Return every line below as a JSON list of strings, one string per line, skipping blank lines and leaving the pictures out.

--------------------

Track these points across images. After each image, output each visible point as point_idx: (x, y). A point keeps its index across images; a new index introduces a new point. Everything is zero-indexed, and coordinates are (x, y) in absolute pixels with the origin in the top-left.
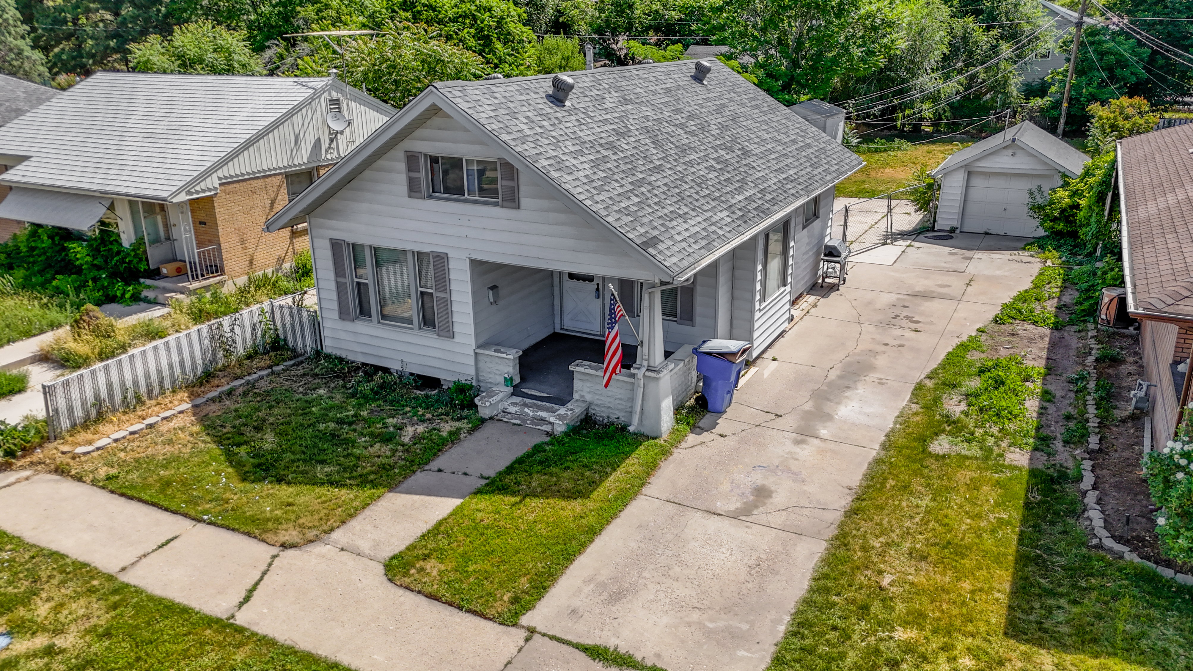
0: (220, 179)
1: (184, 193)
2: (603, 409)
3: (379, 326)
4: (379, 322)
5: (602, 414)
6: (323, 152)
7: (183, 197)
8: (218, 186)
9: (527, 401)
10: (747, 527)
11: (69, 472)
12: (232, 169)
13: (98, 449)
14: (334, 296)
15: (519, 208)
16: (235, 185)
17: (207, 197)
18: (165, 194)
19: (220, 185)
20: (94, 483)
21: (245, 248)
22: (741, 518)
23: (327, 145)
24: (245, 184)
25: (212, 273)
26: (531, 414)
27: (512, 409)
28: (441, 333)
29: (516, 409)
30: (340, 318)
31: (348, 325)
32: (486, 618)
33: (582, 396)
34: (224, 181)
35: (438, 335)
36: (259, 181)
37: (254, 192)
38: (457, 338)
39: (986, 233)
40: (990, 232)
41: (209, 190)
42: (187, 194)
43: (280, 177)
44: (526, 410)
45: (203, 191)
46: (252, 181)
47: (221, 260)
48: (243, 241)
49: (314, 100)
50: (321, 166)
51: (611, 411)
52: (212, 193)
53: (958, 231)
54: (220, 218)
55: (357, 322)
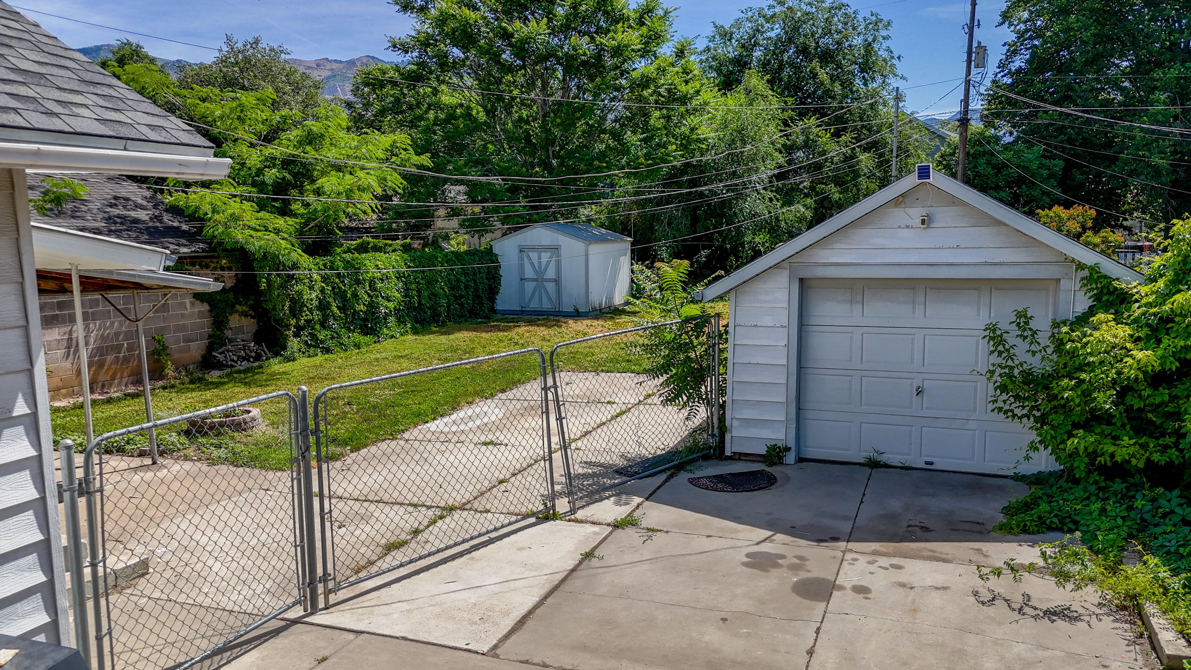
39: (873, 464)
40: (883, 458)
53: (790, 458)
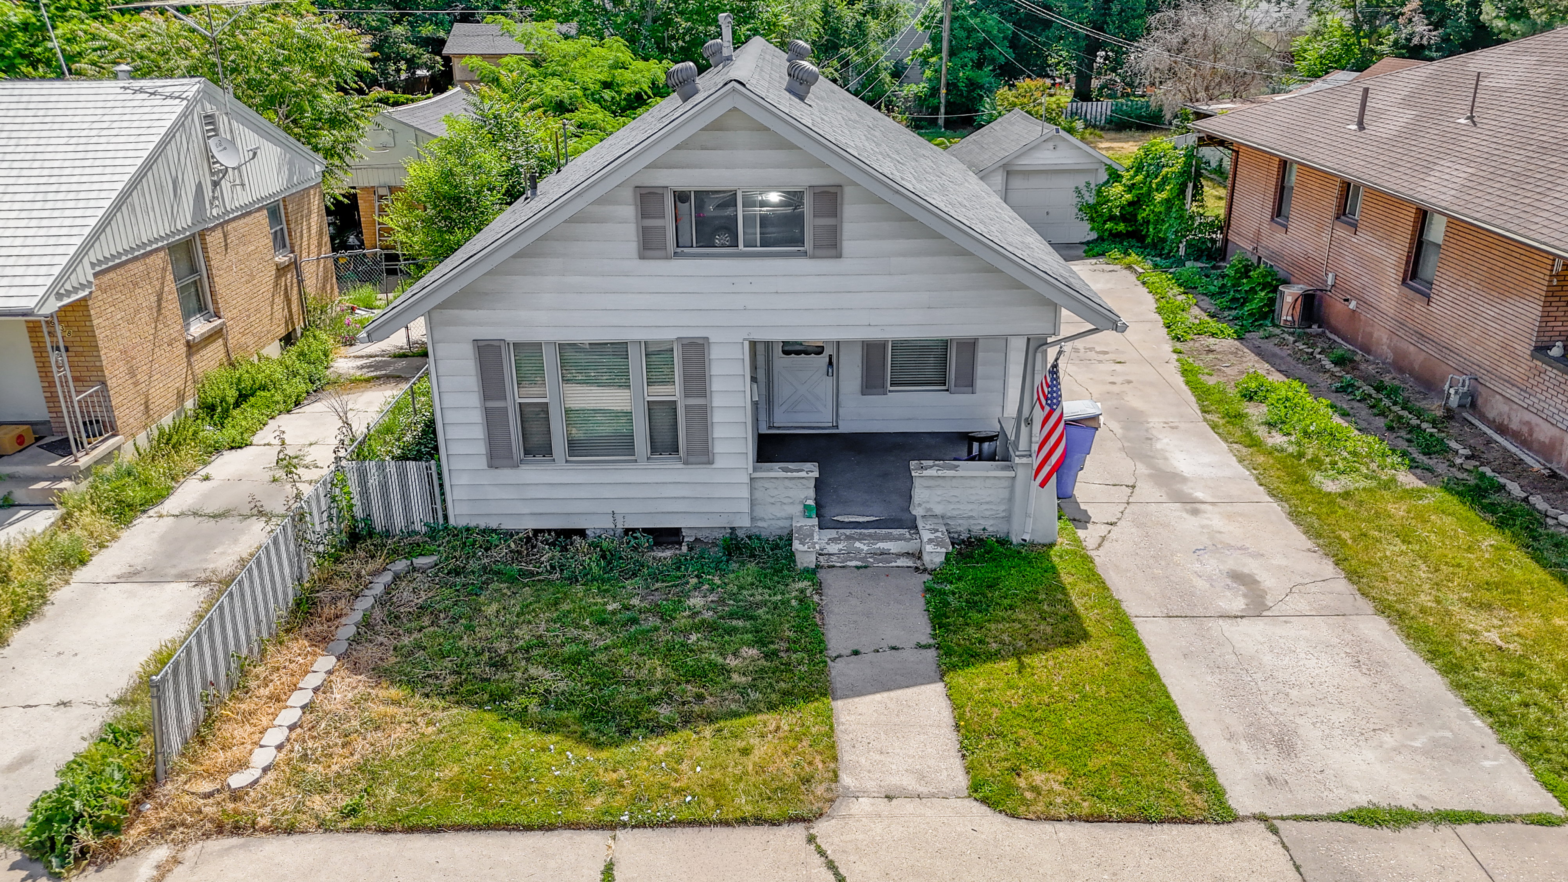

--------------------

§ Problem solution
[
  "Track these points across images. After each image, output each visible point as point_idx: (x, y). A point keeps its index across images; a new index introduces a new point. Everything is zero-indexed, and coordinates are (x, y) in absolute pixels with the origin in the top-left.",
  "0: (220, 179)",
  "1: (184, 193)",
  "2: (603, 409)",
  "3: (379, 326)",
  "4: (379, 322)",
  "5: (602, 414)",
  "6: (323, 152)",
  "7: (183, 197)",
  "8: (218, 186)",
  "9: (527, 401)",
  "10: (747, 527)",
  "11: (69, 472)",
  "12: (232, 169)",
  "13: (98, 449)",
  "14: (334, 296)",
  "15: (519, 208)",
  "16: (235, 185)",
  "17: (207, 197)",
  "18: (165, 194)",
  "19: (220, 185)",
  "20: (94, 483)",
  "21: (245, 248)",
  "22: (741, 518)",
  "23: (327, 145)",
  "24: (245, 184)",
  "25: (212, 273)",
  "26: (531, 414)",
  "27: (512, 409)",
  "28: (441, 333)",
  "29: (516, 409)",
  "30: (340, 318)",
  "31: (348, 325)",
  "32: (486, 618)",
  "33: (582, 396)",
  "34: (224, 181)",
  "35: (438, 335)",
  "36: (259, 181)",
  "37: (254, 192)",
  "38: (457, 338)",
  "39: (986, 233)",
  "40: (990, 232)",
  "41: (209, 190)",
  "42: (187, 194)",
  "43: (280, 177)",
  "44: (526, 410)",
  "45: (203, 191)",
  "46: (252, 181)",
  "47: (221, 260)",
  "48: (243, 241)",
  "49: (314, 100)",
  "50: (321, 166)",
  "51: (611, 411)",
  "52: (212, 193)",
  "53: (958, 231)",
  "54: (220, 218)",
  "55: (357, 322)",
  "39: (873, 464)",
  "40: (883, 458)",
  "53: (790, 458)"
]